You don’t have to be a computer whizz, but getting to grips with a few IT skills will take you a long way.

Writing skills

Copywriting and article writing is a brilliant skill to develop, and is becoming ever more vital as our activities move onto the web. Your writing ability will come into play in a huge range of scenarios, whether it’s taking out a small ad in a local magazine, all the way up to aiding in a peer-reviewed research report or featuring in an academic journal.

If you think you’re writing skills are top notch then get in touch – we’d love to feature you in our blog!

Graphic design

Graphic design can help you brand yourself and your private practice. Coming up with a unique logo can help set you apart from other counsellors in your area, and can offer a recognisable graphic that is both memorable and speaks about you. A picture is worth a thousand words… although perhaps counselling is the one profession for whom that isn’t strictly true.

Nevertheless, the marketing concept of ‘brand equity’ recognises that we shouldn’t just aim to build a client-base, but we should aim to present ourselves in a way that is warming and positive to others… and in this case, counselling probably is the one profession for whom that is most true, as conveying ourselves accurately to clients is vital.

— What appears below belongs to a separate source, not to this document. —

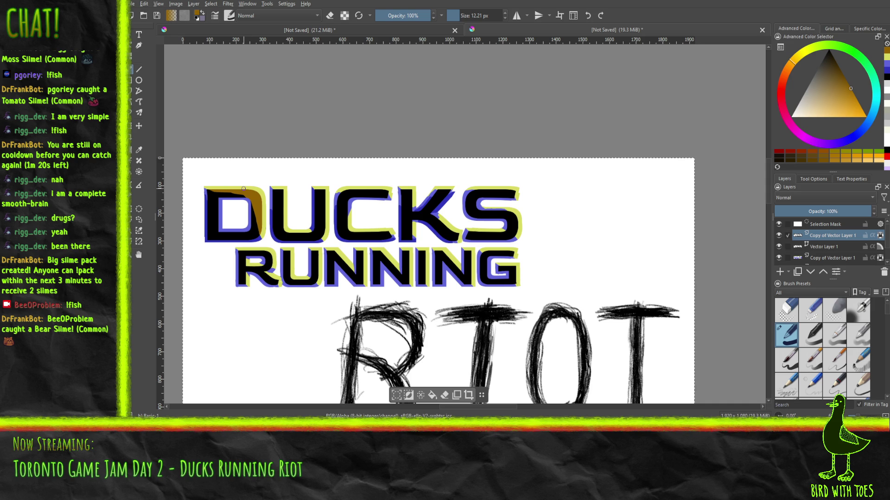
# Paint gold shading on the U's top-left, the C's top and left side, and the K's top and diagonal
pyautogui.moveTo(276, 188); pyautogui.dragTo(283, 212)
pyautogui.moveTo(319, 196); pyautogui.dragTo(323, 238)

In addition, graphic design skills can help you promote your work, whether it’s through leaflet design, web graphics, or ad space in local newspapers and trade magazines.

Interior design

Let your inner Laurence Llewelyn Bowen loose on your counselling room, because it both speaks volumes about you and your practice, and creates a comfortable space for your clients. Err… on that note, better leave Laurence out actually. But interior design skills can allow you to create a space that just works for you and your clients. In many senses, the perfect space should never even be noticed. It should allow for the practice to happen in the peace of the room, with no external distractions to the connection between yourself and the client. A modestly decorated, quiet space is best, as we have created with our own consulting room.

Interior design in psychotherapy isn’t about creating the trendiest consulting room, but crafting a space that allows you and your client to build a connection.

Language skills

Speaking two or more languages can be a benefit in specific scenarios, especially if you live and work in a multicultural area. Occasionally jobs pop up for counsellors who speak other languages, and there has certainly been a shift towards psychotherapists learning Spanish in the US to aid the growing Hispanic community. If you are already bilingual or are learning another language, remember that this can cross into your therapy practice too.

It’s important to bear in mind that all of these skills are auxiliary and aren’t necessary. Plenty of therapists succeed without any of the above. But having these extra skills can benefit you in several ways, particularly when you are managing your own practice. Remember to keep your counselling training up to date too though!